The Twelfth Memory

118 14 9
                                    

Before I start to tell my side of this memory, I feel like you should know something.
The first time you kissed me, there was this... spark? It sounds super cliche', but in a way, I guess you and I were. But the second time you kissed me, it was there too. The only difference is the moment I started kissing you back, the spark felt more like a fire?

Did you feel that too?

I was too much of a coward to ask you that question, but there were other things that I needed you to answer. And so, when avoiding the topic became too much to bare as we sat next to each other during one of the plainest and boring science lectures, I slid a note over to you. I would have waited until after school to ask you with my voice, but for one, I wanted answers then. And two, well, I couldn't trust that my voice would betray me when the time would come.

Why would you do that?

The words probably sounded harsh in your head, but they weren't meant to be. I'm just a blunt person, which I'm sure you know by now. I'd even bet that you knew it then, too.

Why would I do what?

Why would you kiss me?

I watched you out of the corner of my eye, and I could practically see the gears turning in your head. And then you started to write.

Of course, time was against me. As soon as you started to pass the note my way, the bell rang. Instead of giving it to me and walking out the door, you gave me an apologetic, yet slightly relieved, glance before shoving the paper in your backpack and nearly running out the door.

Not that you would have known, but I sat staring at your seat for five minutes until the girl who sits where I do come into the classroom. She tapped my shoulder and gave me an impatient smile.

I gave her an insincere apology before gathering my stuff and walking out of the door, barely making it to my next class without being late.

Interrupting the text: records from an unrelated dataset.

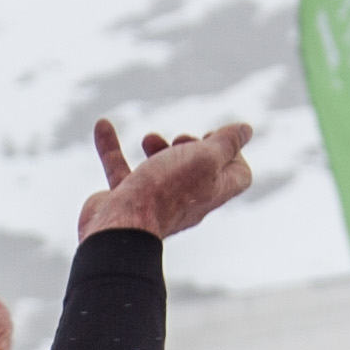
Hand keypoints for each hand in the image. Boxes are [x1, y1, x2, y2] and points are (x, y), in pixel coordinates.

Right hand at [79, 114, 256, 242]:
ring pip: (161, 170)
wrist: (120, 225)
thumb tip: (246, 130)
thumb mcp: (205, 158)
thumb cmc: (165, 192)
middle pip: (199, 170)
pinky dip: (112, 148)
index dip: (234, 153)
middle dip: (192, 146)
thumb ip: (226, 144)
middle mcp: (186, 200)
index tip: (217, 139)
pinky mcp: (124, 200)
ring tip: (149, 139)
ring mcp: (154, 202)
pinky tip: (103, 125)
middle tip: (183, 140)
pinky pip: (120, 170)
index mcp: (212, 191)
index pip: (239, 174)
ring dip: (157, 148)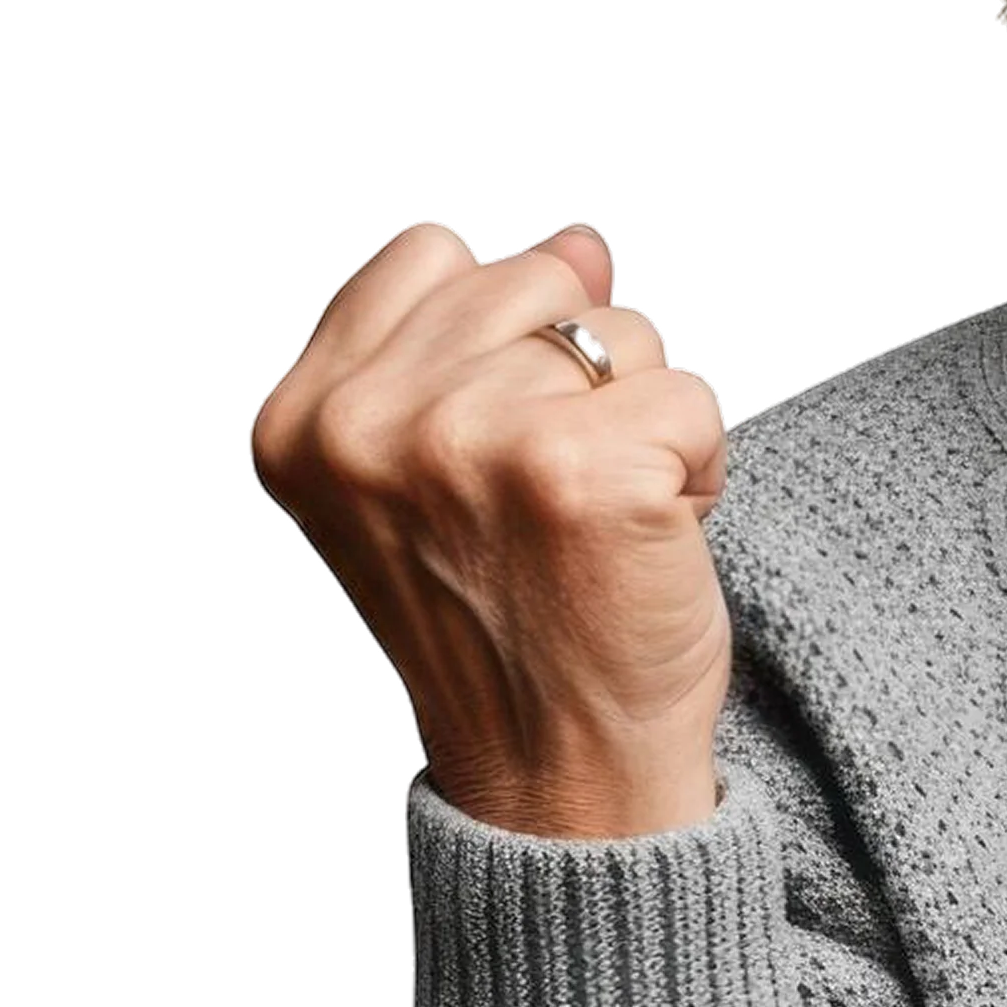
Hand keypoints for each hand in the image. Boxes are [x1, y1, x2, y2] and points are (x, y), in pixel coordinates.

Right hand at [250, 219, 734, 837]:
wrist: (558, 770)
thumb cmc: (510, 618)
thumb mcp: (445, 467)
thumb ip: (484, 337)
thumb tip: (581, 236)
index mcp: (306, 417)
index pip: (433, 253)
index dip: (502, 334)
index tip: (496, 449)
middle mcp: (370, 424)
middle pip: (539, 277)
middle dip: (580, 374)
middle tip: (553, 501)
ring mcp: (470, 440)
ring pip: (628, 332)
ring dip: (644, 423)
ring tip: (597, 526)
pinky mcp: (582, 469)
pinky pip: (695, 396)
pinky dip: (700, 467)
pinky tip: (648, 544)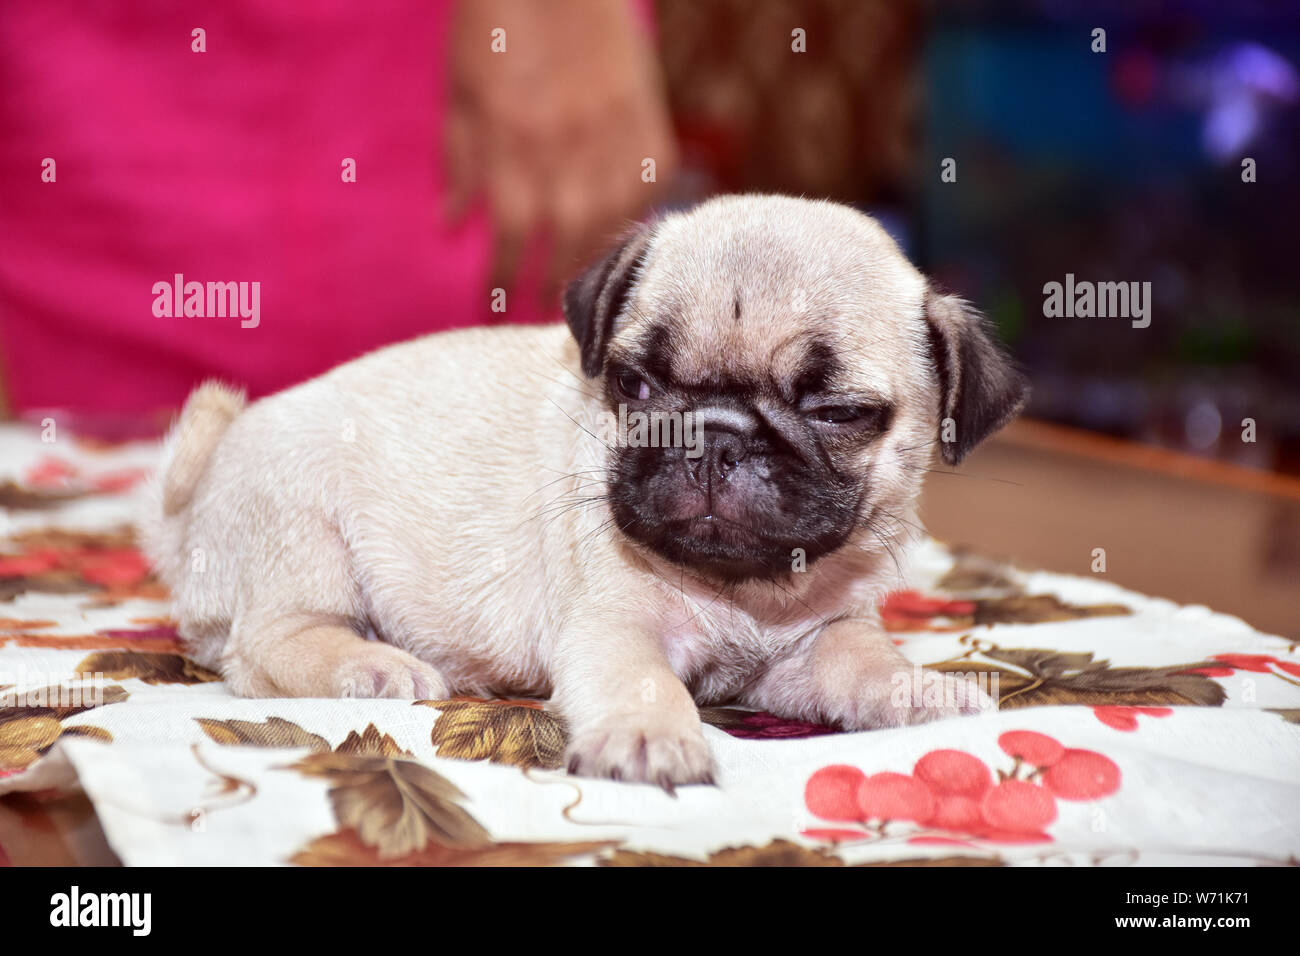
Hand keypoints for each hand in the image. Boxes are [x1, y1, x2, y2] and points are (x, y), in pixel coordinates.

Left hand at [444, 0, 677, 297]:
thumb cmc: (498, 20)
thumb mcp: (460, 88)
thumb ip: (460, 158)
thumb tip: (451, 224)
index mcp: (512, 141)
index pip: (508, 234)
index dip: (502, 276)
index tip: (495, 301)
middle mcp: (567, 146)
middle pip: (565, 239)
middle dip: (552, 280)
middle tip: (543, 304)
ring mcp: (615, 133)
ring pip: (612, 219)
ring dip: (594, 256)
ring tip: (581, 278)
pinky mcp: (648, 118)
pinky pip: (650, 184)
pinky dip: (635, 210)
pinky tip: (619, 225)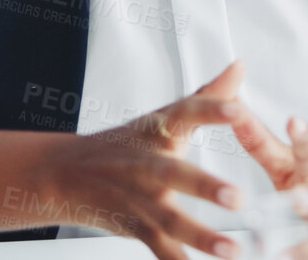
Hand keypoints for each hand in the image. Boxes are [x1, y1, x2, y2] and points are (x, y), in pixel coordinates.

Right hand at [0, 61, 252, 259]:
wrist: (66, 174)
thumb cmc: (127, 143)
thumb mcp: (163, 116)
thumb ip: (207, 96)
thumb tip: (239, 66)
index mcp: (160, 131)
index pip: (188, 114)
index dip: (213, 110)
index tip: (240, 111)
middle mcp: (149, 165)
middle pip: (176, 174)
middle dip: (205, 187)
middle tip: (237, 197)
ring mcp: (140, 199)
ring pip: (171, 220)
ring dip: (201, 237)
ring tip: (232, 250)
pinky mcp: (135, 227)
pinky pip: (160, 249)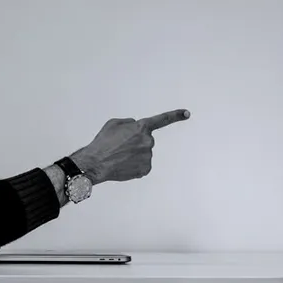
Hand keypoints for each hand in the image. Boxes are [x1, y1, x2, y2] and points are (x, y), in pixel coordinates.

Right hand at [70, 109, 189, 182]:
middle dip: (135, 143)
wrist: (96, 163)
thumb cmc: (102, 142)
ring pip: (143, 154)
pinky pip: (142, 165)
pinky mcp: (146, 169)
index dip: (175, 116)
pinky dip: (134, 166)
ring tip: (119, 157)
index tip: (186, 113)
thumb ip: (129, 122)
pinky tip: (123, 165)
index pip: (162, 120)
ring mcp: (148, 156)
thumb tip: (135, 126)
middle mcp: (148, 141)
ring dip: (133, 155)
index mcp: (141, 128)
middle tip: (120, 147)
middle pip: (146, 140)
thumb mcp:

That whole hour, I sat there writing a note in the back of my English notebook I knew I would never give you. In fact, I threw it away as soon as I finished writing it. But I remember exactly what it said:

I don't know what you seem to be playing at, but I'll have you know it's confusing me. I don't know why you insist on making my life more of a Hell than it was before I moved. That's not true, but you're getting close. I wish that one of us was brave enough to just say what we meant. But we aren't, are we? You, the boy who claimed to be less than half bad boy, are afraid of rejection, aren't you?

Look, I'm going to let you in on a little something. I'm not supposed to have friends. My father told me that I was not allowed to talk to anybody. I was supposed to keep my head down and only speak when spoken to. But you ruined that for me, didn't you?

It's alright, though. Some part of me seems to insist that you're worth it. I just don't quite know what part of me that is.

I can't tell you why, but as I threw that note in the trash and headed back to my seat, I felt like I had just added ten pounds of weights onto my already burdened shoulders.

I felt like I had just thrown away my only chance of letting you know who I actually was. Because without that note, how were you supposed to ask questions about the last paragraph?